February 2, 2023
The perils of invoking ‘character’ in citing a neighborhood’s growth
To the Editor:
“It’s out of character with the neighborhood.” How often have you heard those words in fights over new building projects? And what on earth do they mean?
That was my question when I learned I’d been appointed to the Impact Advisory Group for the proposed housing development at 150 Centre Street. The developer is accused of violating the character of the neighborhood around Shawmut Station.
“Neighborhood character” evokes tight-knit community, shared culture, and unique visual appeal. My street, Brent, isn’t so warm and nostalgic – it’s more diverse than tight-knit – but the houses are two-, three-, and six-families of a similar age and style.
What about the neighborhood around Shawmut Station and 150 Centre? I decided to take a closer look.
Look at these buildings. They’re all within a block-and-a half of the proposed development. If “neighborhood character” means anything coherent, it’s not the feel of the buildings around Shawmut Station. If we don’t see jarring differences, it’s because we are used to looking at them.

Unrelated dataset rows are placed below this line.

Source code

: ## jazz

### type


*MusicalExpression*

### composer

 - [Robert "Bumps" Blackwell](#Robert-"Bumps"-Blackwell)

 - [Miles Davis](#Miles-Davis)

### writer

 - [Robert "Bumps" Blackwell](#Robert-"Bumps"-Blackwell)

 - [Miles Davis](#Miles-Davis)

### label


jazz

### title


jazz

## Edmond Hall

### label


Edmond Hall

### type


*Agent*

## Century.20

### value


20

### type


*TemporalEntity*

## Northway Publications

What, then, is this phrase being used to mean? Fewer people in the neighborhood? Housing for landlords more than tenants? Don’t change anything? What does the phrase mean when it’s used for development after development across Dorchester?
I want to know what people who say “neighborhood character” are really thinking. I’m asking because I want to do a conscientious job on the Impact Advisory Group. Until I find answers, I think we should focus on more tangible neighborhood impacts like traffic, parking, and yes, affordable housing.
– Mike Prokosch
Affordable rents spur my support for Trinity project
To the Editor:
The Rental Housing crisis in Dorchester is a supply problem that needs supply solutions. Our elected officials must prioritize improving housing access and affordability for low-income households through approval of affordable housing projects and long-term investments in housing assistance programs.
Housing insecurity is a problem for many of my friends and neighbors. My friends are being squeezed out of their homes. Those with deeper pockets – higher incomes and more wealth – can afford the $2,700 rent for a one-bedroom, but that leaves many of us to fight over an insufficient pool of rental housing.
The St. Mark’s neighborhood has a severe shortage of affordable homes for renters. For decades, new affordable housing has been opposed by elected officials due to the undue influence of civic associations that do not represent the whole neighborhood. Construction of new housing has not kept pace with the rise in demand. Vacancy rates, the lowest in decades, result in soaring rental prices. In my opinion, the housing affordability crisis is the result of deliberate choices to oppose new affordable housing and chronic underfunding.
We finally have a mayor who puts affordable housing on the top of the city’s priority list. The Boston Planning & Development Agency (BPDA) is poised to take bold action to prevent displacement of Dorchester residents and provide housing for all by approving Trinity’s mixed-income housing project at 150 Centre St.
More than 60 percent of the units in Trinity’s project are projected as affordable for residents at tiers of up to 30 percent, 60 percent, and 80 percent of area median income. Rental units will start at approximately $700 per month. The Centre Street location, adjacent to the Shawmut Station, is ideal for affordable housing. Furthermore, Trinity’s plans include an all-electric building, the elimination of harmful CO2 emission that contribute to climate change and negatively impact many people’s health.
Before Trinity’s project can secure approval, the BPDA would like residents to provide public input by Feb. 4. We need to express support for this meaningful housing project by asking the BPDA to approve Trinity’s affordable, sustainable housing project at the Shawmut Station. Let your voice be heard about these important issues by submitting a comment to the Boston Planning & Development Agency. Please visit the BPDA’s website. Our action is needed today!
– Mildred McKenzie
Shawmut project will increase home values
To the Editor:
Looking more into the Trinity Project on 150 Centre St., I can appreciate the disruption to abutters during the building process. In the long run, however, I believe the overall results of providing much needed affordable housing will be beneficial in alleviating the housing deficit. The parking provided, the use of sustainable building materials, and the attention to energy efficiency are huge pluses. The exterior aesthetics will be a boost for this lackluster block, adding an architectural lift.
In my opinion, this project will be a welcome asset to our community and will improve property values for this neighborhood.